◆ **Selected excerpt**
%%

Closed pinnareet closed 1 month ago
There is a lot going on in your notebook, so it's difficult for me to understand what exactly is happening here. However, looking at the error message and how you saved the model it seems like there is an issue with your environment.
When you do this:
model.save(f"allMin{clusterSize}.h5")
You save the model using pickle
and not the .h5
format that you specified. When you use pickle
to save and load any model (not just BERTopic, same applies to scikit-learn for instance), you will need to make sure that the environment in which you saved and loaded the model are exactly the same. So the same python version, dependencies (including BERTopic, transformers, numpy, etc), and even the OS. Pickle is finicky like that since it makes an exact copy of the current state.
When you cannot perfectly control the environment, I would advise using either safetensors
or pickle
instead as is mentioned in the best practices guide. Also, there were a bunch of fixes since 0.16.0, so installing v0.16.2 would be preferred. I believe it may also affect choosing an embedding model when loading a saved BERTopic instance.

%%

◆ **Your assignment**
Repeat the passage of the reply about saving BERTopic models from "When you do" up to and including "the current state.". The material after this reply comes from a different source.

◆ **Recorded information**
%%

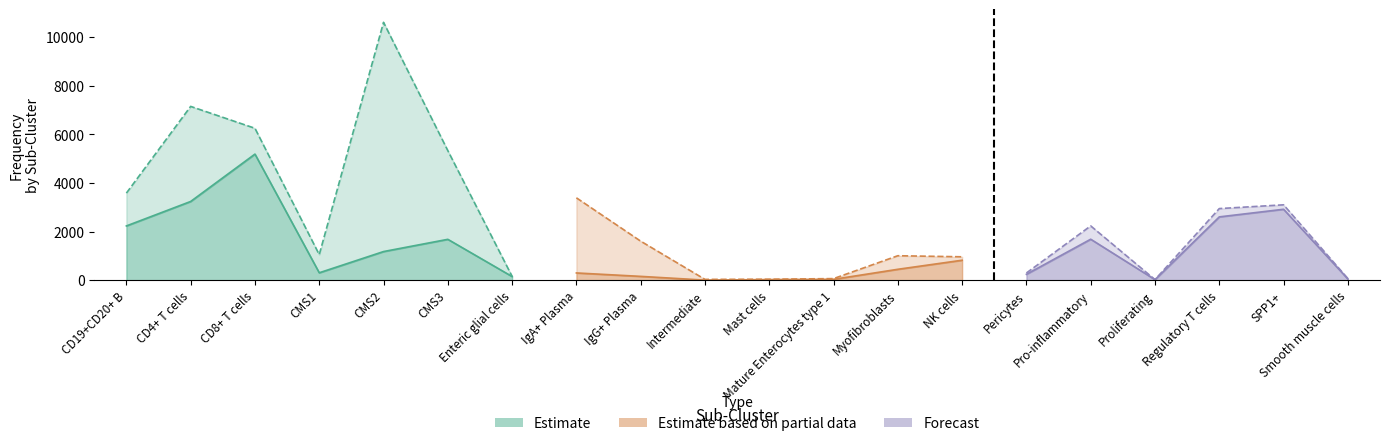

At which category does the chart reach its minimum across all series?

Intermediate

%%

◆ **Result of this exercise**
When you do this:
model.save(f"allMin{clusterSize}.h5")
You save the model using pickle
and not the .h5
format that you specified. When you use pickle
to save and load any model (not just BERTopic, same applies to scikit-learn for instance), you will need to make sure that the environment in which you saved and loaded the model are exactly the same. So the same python version, dependencies (including BERTopic, transformers, numpy, etc), and even the OS. Pickle is finicky like that since it makes an exact copy of the current state.